### Selected extract
* * * * * * * * *

I need to extract data from DynamoDB to S3 using Kinesis Data Stream and Firehose stream, converting them into parquets. I'm having trouble setting up the transformation to parquets in Firehose Stream because there I need to select a Glue Table with the schema of my data coming into Firehose. I've tried many things, the only thing that worked for me is when the data is simply None, or they come not empty but not what I need. There is another option to use Lambda to convert them to parquet, but I still need to set up this schema.
These are my data coming into Firehose:
{"awsRegion":"us-west-2","eventID":"ebb59b0b-247d-49cc-83fc-ccc1988481ed","eventName":"INSERT","userIdentity":null,"recordFormat":"application/json","tableName":"table-oleg","dynamodb":{"ApproximateCreationDateTime":1710435429661487,"Keys":{"user_id":{"S":"nvbssdfbdfbsdvsdv"}},"NewImage":{"autonomy":{"S":"ssnvbnbdfbdfsdvsdv"},"user_id":{"S":"nvbssdfbdfbsdvsdv"}},"SizeBytes":74,"ApproximateCreationDateTimePrecision":"MICROSECOND"},"eventSource":"aws:dynamodb"}{"awsRegion":"us-west-2","eventID":"0f30f744-2d94-4494-bd55-e0278942cccb","eventName":"INSERT","userIdentity":null,"recordFormat":"application/json","tableName":"table-oleg","dynamodb":{"ApproximateCreationDateTime":1710435451018854,"Keys":{"user_id":{"S":"nvbssdfbdfbSVSV"}},"NewImage":{"autonomy":{"S":"ssnvbnbdfbdfsEV"},"user_id":{"S":"nvbssdfbdfbSVSV"}},"SizeBytes":67,"ApproximateCreationDateTimePrecision":"MICROSECOND"},"eventSource":"aws:dynamodb"}
I need these two columns with their values to be uploaded to S3:
autonomy: ssnvbnbdfbdfsEV
user_id: nvbssdfbdfbSVSV
These are my Firehose stream settings for conversion to Parquet
This is my JSON schema in the Glue table
These are my Glue table settings
Thank you in advance for your help!

* * * * * * * * *

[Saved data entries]
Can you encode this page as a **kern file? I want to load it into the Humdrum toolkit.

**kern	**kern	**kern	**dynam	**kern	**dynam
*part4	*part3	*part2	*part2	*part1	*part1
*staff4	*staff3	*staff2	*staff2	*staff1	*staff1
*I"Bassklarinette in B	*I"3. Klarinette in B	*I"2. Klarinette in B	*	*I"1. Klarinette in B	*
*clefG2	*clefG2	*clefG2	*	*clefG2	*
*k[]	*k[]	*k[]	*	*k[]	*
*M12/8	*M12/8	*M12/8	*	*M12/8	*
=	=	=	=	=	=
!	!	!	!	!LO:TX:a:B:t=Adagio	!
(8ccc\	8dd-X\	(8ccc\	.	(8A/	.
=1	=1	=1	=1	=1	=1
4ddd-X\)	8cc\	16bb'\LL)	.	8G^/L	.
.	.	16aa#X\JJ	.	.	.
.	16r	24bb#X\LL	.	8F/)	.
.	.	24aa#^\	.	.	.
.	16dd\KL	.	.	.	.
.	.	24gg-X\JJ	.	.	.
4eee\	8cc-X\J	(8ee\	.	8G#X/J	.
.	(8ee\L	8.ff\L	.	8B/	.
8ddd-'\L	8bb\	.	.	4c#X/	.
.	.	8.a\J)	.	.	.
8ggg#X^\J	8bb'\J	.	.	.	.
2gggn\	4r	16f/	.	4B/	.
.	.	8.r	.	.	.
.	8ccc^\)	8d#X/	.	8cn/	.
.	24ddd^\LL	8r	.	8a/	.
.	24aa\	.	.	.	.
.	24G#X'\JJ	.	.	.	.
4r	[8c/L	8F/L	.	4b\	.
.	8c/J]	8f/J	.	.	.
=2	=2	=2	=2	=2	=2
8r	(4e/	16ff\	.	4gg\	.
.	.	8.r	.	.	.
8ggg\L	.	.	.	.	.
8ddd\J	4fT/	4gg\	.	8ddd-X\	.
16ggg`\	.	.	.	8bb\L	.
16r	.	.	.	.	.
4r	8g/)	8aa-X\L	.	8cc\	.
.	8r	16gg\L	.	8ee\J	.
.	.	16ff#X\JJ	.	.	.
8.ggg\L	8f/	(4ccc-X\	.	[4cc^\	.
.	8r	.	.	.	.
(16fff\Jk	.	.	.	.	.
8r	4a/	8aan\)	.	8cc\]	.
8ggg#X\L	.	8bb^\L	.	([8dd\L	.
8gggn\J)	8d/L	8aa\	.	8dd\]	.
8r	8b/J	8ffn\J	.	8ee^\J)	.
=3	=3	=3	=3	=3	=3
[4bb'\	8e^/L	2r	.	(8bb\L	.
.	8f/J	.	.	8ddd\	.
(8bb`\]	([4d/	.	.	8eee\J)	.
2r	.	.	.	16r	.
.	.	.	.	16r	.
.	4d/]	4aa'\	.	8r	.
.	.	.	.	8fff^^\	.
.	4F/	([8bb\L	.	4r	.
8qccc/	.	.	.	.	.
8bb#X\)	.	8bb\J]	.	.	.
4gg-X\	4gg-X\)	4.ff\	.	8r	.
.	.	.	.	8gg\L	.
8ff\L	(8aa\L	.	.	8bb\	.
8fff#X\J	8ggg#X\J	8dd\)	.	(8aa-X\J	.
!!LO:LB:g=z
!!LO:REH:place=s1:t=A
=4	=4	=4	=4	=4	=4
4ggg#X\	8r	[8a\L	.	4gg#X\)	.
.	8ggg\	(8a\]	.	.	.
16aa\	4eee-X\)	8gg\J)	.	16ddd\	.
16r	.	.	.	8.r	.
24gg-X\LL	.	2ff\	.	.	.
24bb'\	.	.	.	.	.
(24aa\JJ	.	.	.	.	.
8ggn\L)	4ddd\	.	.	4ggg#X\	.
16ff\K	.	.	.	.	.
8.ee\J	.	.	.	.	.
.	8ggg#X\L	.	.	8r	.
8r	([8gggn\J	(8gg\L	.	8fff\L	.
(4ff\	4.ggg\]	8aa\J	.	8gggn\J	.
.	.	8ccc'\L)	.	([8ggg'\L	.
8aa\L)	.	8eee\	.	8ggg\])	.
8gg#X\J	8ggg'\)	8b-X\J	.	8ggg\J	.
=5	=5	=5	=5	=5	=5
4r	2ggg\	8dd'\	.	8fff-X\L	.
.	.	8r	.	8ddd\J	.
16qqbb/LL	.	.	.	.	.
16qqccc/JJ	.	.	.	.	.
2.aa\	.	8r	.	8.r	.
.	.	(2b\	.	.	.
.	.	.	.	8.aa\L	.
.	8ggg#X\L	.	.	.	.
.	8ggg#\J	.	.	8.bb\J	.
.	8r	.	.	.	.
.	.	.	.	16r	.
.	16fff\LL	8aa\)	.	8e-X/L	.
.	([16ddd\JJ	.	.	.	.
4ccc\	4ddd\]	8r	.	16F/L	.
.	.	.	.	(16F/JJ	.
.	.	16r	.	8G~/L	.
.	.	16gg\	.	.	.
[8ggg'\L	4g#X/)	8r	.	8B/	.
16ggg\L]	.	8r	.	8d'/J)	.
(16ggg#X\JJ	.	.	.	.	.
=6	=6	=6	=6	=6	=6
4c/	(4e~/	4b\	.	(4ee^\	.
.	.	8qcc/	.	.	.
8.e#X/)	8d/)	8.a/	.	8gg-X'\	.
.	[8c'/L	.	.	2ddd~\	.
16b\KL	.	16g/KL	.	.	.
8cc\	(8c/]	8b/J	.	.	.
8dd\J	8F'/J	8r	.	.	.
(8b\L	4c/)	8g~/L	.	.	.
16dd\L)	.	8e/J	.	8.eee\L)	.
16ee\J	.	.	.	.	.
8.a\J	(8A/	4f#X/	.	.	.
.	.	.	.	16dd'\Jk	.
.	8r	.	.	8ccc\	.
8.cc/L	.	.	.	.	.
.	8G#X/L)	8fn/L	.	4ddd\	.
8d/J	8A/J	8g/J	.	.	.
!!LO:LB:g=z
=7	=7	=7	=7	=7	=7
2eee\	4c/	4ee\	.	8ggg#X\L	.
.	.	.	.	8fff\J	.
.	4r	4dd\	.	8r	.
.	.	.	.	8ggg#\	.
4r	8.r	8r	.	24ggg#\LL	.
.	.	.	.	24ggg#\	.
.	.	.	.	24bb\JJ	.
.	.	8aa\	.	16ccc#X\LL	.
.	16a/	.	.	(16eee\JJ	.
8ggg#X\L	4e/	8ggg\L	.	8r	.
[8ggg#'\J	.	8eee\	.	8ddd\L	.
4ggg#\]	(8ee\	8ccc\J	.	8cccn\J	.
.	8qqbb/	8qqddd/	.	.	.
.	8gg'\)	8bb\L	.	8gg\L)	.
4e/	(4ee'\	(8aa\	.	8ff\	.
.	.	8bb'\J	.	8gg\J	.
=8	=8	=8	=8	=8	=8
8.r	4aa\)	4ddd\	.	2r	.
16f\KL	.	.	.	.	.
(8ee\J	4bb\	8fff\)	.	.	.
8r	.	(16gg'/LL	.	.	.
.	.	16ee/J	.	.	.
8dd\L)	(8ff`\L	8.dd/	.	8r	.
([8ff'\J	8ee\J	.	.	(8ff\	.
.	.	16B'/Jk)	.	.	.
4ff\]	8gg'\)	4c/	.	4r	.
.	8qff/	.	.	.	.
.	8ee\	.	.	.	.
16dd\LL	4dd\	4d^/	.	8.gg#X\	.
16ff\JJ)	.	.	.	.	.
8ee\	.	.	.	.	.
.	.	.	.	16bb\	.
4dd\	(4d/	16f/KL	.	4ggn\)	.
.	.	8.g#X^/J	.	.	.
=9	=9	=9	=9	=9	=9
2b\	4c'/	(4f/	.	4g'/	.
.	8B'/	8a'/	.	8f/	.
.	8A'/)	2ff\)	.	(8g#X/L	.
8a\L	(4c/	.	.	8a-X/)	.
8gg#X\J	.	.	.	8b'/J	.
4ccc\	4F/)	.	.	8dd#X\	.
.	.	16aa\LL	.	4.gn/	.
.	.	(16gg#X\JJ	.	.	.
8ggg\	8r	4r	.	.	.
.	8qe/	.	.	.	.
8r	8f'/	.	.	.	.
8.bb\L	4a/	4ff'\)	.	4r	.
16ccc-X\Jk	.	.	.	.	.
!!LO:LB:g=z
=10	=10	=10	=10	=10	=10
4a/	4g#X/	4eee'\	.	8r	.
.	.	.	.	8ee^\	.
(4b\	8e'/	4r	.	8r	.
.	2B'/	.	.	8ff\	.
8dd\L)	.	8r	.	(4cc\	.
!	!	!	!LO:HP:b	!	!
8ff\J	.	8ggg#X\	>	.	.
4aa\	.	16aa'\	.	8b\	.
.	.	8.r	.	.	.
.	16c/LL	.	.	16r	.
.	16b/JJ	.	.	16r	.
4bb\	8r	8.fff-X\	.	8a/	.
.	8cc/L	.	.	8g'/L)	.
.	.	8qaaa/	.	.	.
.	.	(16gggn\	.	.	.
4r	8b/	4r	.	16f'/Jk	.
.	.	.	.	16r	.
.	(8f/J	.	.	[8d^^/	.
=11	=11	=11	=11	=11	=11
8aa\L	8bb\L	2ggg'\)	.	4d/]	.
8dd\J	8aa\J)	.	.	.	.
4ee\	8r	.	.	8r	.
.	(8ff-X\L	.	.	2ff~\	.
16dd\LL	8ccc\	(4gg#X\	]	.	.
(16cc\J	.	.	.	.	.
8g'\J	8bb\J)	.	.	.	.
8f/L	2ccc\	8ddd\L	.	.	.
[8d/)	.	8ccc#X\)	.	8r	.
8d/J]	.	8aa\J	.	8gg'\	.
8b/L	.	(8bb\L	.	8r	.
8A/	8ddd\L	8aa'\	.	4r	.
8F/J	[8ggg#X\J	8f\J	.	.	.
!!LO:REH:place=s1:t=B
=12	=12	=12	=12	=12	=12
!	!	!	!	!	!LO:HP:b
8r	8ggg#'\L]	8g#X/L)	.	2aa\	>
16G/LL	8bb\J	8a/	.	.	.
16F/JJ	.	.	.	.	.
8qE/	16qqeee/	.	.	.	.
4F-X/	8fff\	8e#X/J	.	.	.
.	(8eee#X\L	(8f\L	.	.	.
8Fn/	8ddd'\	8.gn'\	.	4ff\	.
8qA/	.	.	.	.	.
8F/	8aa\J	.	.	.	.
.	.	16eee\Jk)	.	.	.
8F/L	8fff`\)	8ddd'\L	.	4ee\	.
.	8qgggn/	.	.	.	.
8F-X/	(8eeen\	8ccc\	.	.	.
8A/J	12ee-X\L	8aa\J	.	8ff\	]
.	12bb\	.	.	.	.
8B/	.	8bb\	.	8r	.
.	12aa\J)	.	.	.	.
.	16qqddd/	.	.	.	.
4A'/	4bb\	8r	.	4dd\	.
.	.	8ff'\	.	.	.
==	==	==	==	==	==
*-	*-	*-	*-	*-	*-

* * * * * * * * *

### Exercise set
**A.** In the DynamoDB-to-Parquet question, what does the writer need to select in the Firehose stream to set up the Parquet transformation?
**B.** Return the passage of the DynamoDB-to-Parquet question starting at "I need to extract" and ending at "up this schema.".

### Answers to this exercise
**A.** A Glue Table with the schema of the data coming into Firehose.

**B.**
I need to extract data from DynamoDB to S3 using Kinesis Data Stream and Firehose stream, converting them into parquets. I'm having trouble setting up the transformation to parquets in Firehose Stream because there I need to select a Glue Table with the schema of my data coming into Firehose. I've tried many things, the only thing that worked for me is when the data is simply None, or they come not empty but not what I need. There is another option to use Lambda to convert them to parquet, but I still need to set up this schema.